3 min read by Opthest
Your brokerage account shows three lines: a world ETF, an S&P 500 ETF, maybe a tech fund. Three products, three names, the reassuring feeling of having spread your risk. But a portfolio is not the list of what you bought — it is the distribution of what you own. Look inside the ETFs and the three bets often turn out to be the same bet, written three times.
The number that misleads
“Over a thousand stocks in a single ETF” is true, but it tells half the story; the other half is how they weigh. As of the late-May 2026 factsheets, the top ten holdings of the MSCI World alone account for roughly 28% of the index, and the United States for about 72%. The S&P 500 is even more top-heavy: its top ten exceed 37%, against a thirty-year average of around 25%. Buying “the whole world” today mostly means buying the same ten companies — nearly all American, nearly all tech.

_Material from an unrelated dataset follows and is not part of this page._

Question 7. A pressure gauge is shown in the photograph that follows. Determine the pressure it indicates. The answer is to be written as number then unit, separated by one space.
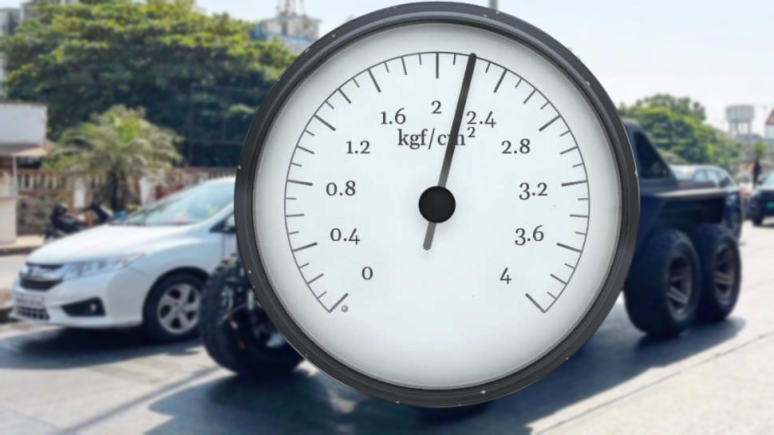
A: 2.2 kg/cm²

When two ETFs are (almost) the same ETF
A world ETF already contains the S&P 500: adding a dedicated one doesn’t widen the basket, it overweights what was already there. That is overlap, and it is measured stock by stock: a company’s effective weight in your portfolio is the sum, across your ETFs, of how much the ETF weighs for you times how much the company weighs inside the ETF. A textbook example with round numbers: 60% in an ETF where a stock weighs 5%, plus 40% in another where the same stock weighs 7%, makes a real exposure of 5.8% — to a single company, bought twice without noticing.

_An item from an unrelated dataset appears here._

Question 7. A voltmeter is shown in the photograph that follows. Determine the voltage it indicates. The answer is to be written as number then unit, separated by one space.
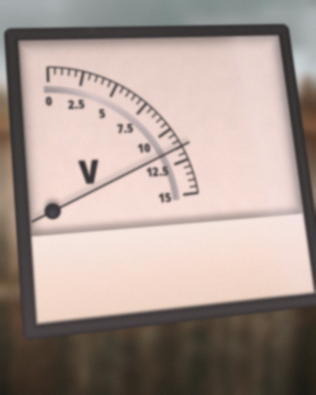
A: 11.5 V
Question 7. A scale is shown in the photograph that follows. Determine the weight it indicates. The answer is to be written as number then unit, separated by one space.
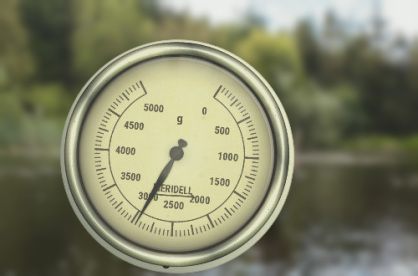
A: 2950 g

Look-through: seeing past the wrapper
Serious concentration analysis works like this: decompose each ETF into its underlying holdings, aggregate the effective weights per company, and only then read the real top 5, the sector concentration, the country concentration. That is look-through — seeing past the wrapper. The typical result is surprising: portfolios with five or six lines that, in transparency, hold one big American tech position instead of the diversification they thought they had.

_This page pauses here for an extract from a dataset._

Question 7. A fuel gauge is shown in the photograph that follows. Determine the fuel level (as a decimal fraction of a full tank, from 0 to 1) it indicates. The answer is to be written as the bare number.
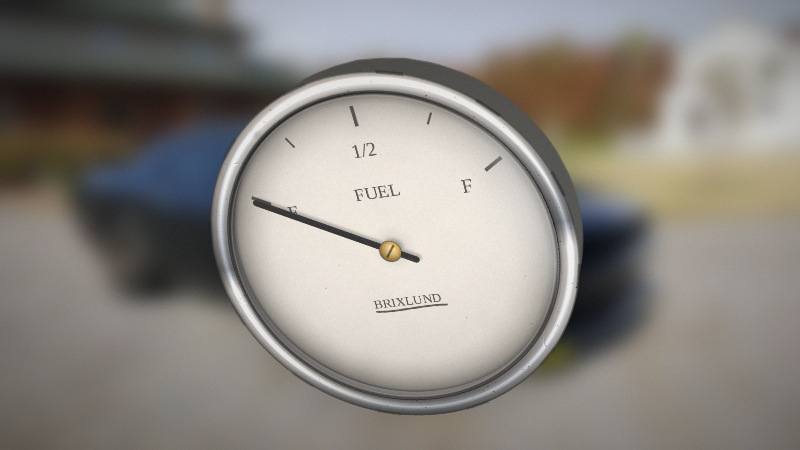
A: 0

The effective number of holdings
There is an elegant way to say all of this in one figure: the Herfindahl index (the sum of squared weights) and its inverse, the effective number of holdings. Four stocks at 25% each behave like four stocks: effective number 4. Four stocks weighted 70/10/10/10 have an effective number of 1.9: four lines on the account, fewer than two real bets. The same goes for indices: a thousand top-heavy stocks behave like a basket far smaller than its line count.
How to read it like an adult
Overlap, in itself, is not a mistake: overweighting the US or technology is a legitimate position — as long as it is a choice, not a surprise. The problem isn’t concentration; it is unseen concentration, the kind you discover in a drawdown, when all your “different” lines fall together because they were the same thing. Look at effective weights, not the number of products; at the look-through top 10, not the declared one; at aggregated sectors and countries, not per-ETF ones.
What this is NOT
There is no “right number” of ETFs and no magic overlap threshold, and this article doesn’t tell you what to buy or sell: it describes a measurement method, not a recommendation. The decision — and the concentration you knowingly choose to keep — remain yours.
Your portfolio is not what you bought: it is what you own. Until you look through the ETFs, the two can be very different things.